100 Sonnets

So… you may have noticed I’m a little inconsistent about updating here. This is because I’m a little inconsistent about my creative work in general. My brain has this peculiarity that makes me reject hard deadlines on sight – as soon as I establish something as a thing I “have” to do, it becomes the last thing I want to do. So I’ve struggled with coming up with a writing routine that doesn’t just make me stop cold in my tracks.

The solution that’s gotten me this far is working on a lot of different projects at once. I often find myself hesitating, reluctant to work on something, when I don’t know what I want to do next or where the story is going, when there’s a question I can’t answer. Instead of banging my head against this wall, I’ve found it most effective to switch gears entirely, work on something else, and inevitably while I’m focused elsewhere I stumble upon something that breaks my previous deadlock. Everything, every experience I have, every person I meet, every bit of work I do feeds every other bit, and I never know how something is going to be useful so I try to pay attention to everything that happens around me. It’s tough, but since this is mindfulness in essence, the attempt is good for my brain even when it doesn’t result in much productivity.

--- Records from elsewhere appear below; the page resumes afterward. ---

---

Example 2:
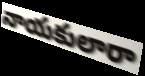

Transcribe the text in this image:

నాయకులారా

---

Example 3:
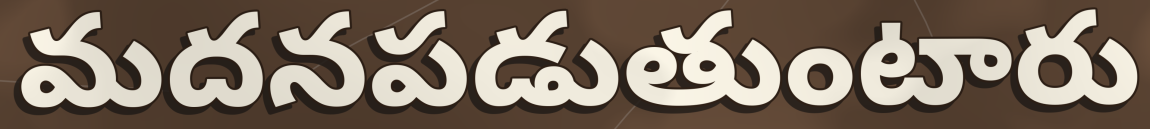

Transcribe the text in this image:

మదనపడుతుంటారు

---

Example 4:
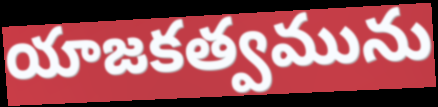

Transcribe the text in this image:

One issue I’ve had with the usual “write every day” advice is that shame spiral associated with a constant opportunity to fail. I get the impression that this is an issue other people don’t have as much, so it may not make sense to people with brains that work properly, but when I try to make myself write every day, what actually happens is I agonize every second of every day about writing, but don’t write at all. If I manage to keep it up for more than one day at a stretch, the pressure of the “streak” silences me, the weight of sunk cost if I stop now makes it impossible to think about anything else. If I skip a single day, the deep Well inside me starts to whisper about the futility of it all, the pointlessness of even trying if every day is another test and another opportunity to fail. This is the kind of trap my brain loves to set up – the kind where every road leads right back to this place, this still, lonely Well, this waiting room.

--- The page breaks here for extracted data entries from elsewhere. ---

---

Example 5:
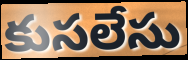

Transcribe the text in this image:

కుసలేసు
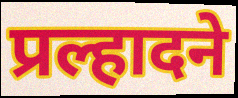
प्रल्हादने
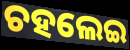
ଚହଲେଇ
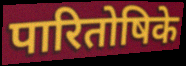
पारितोषिके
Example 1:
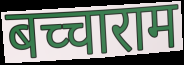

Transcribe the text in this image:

बच्चाराम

I’m theorizing that part of my difficulty here is the ability for my creative work to sprawl – I’m reluctant to stop doing something else in order to write, because I know that if I get into a good writing groove, I’m going to want to keep doing that for eight hours or so at a stretch. So if I look ahead at my day and don’t see a virtually unlimited chunk of time I could potentially devote to art, I feel averse to starting at all, because what if I get rolling and then have to stop? Will I lose that momentum? Will I lose the idea entirely? Will I never finish that thing or work on it again if the shiny wears off it?

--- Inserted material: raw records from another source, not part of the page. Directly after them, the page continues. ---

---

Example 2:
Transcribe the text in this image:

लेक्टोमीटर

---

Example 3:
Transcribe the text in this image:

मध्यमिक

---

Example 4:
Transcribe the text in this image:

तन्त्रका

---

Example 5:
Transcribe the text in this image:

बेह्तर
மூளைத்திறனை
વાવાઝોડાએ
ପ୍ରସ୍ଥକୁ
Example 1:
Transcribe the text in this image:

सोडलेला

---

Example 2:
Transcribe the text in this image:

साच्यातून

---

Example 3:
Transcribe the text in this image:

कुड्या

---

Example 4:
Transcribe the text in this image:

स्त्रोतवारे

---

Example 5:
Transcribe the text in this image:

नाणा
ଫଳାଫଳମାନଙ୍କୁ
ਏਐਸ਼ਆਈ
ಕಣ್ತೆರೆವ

This kind of thinking isn’t helping. It seems similar to a dynamic one of my favorite bloggers, Captain Awkward, mentions a lot with regard to demanding, overbearing family members. People write Captain Awkward asking how to handle, say, their mom, who has a tendency to rant critically for hours and complain about being neglected when anyone doesn’t have time for her. In this situation, the Captain always advises some permutation of the same response: set up a routine. Tell Mom you’ll talk to her on Saturdays, every week for an hour, and stick to it. When she calls on a day that isn’t Saturday, cheerfully redirect – “that’s great, let’s talk more about it on Saturday!” When it is Saturday and the hour is up, cheerfully end the call even if it’s going well. In this way you teach Mom that her emotional outbursts won’t result in an increase in attention headed her way, and you teach yourself that Mom won’t be allowed to run roughshod over your boundaries, so it feels less bad to be around her.

I let my art control my life, and while in many ways I’m not particularly ashamed of that, I do think it’s unhealthy and it seems to be diminishing my ability to actually DO art. So I’m going to try a very restrictive schedule for a little while. I’m going to set a very specific goal and stick to it, and when I’ve completed my goal for the day, I’m going to stop. If my brain thinks it can eat up every minute of the day with art time, when I sit down to actually work, it may or may not be ready. If my brain knows art time will begin and end at a specific point, it will become more accustomed to using that time effectively. At least, that’s my hope.

To this end, my project for the next 100 days (nice comfortable arbitrary goalpost) is a sonnet every day. I like the sonnet form; it’s incredibly restrictive, and I work well within very tight mechanical confines. I’m a gamer; I like hard rules within which I can maneuver dynamically. And I like very old-fashioned structure when brought to a crude or trivial modern matter. Shakespearean sonnets about butts, that’s the kind of thing I’m into.

So here we go. One hundred days, one hundred sonnets. Hold me to it, okay? I’ll be back here every day and I’ll have something new for you, I promise. The voices in my head are telling me I’ll fail; you’re gonna help me surprise myself.

1 – Agoraphobia

I built this house with bricks and nails and wood
Laid down the floor on hands and knees myself
Arranged my toys and tools on every shelf
I saw that all the locks and doors were good.

I did what men tell women that they should –
It’s rude to tell them that it’s for your health –
Festooned the lawn to ape success and wealth
I tried so hard to be misunderstood.

An earthquake came, destroyed my house, my heart
Laid flat the doors without picking the locks
And when I stood among the shattered rocks,
I finally could see their subtle art:
Teach us to fear and we will build a box
And then forget how to survive apart.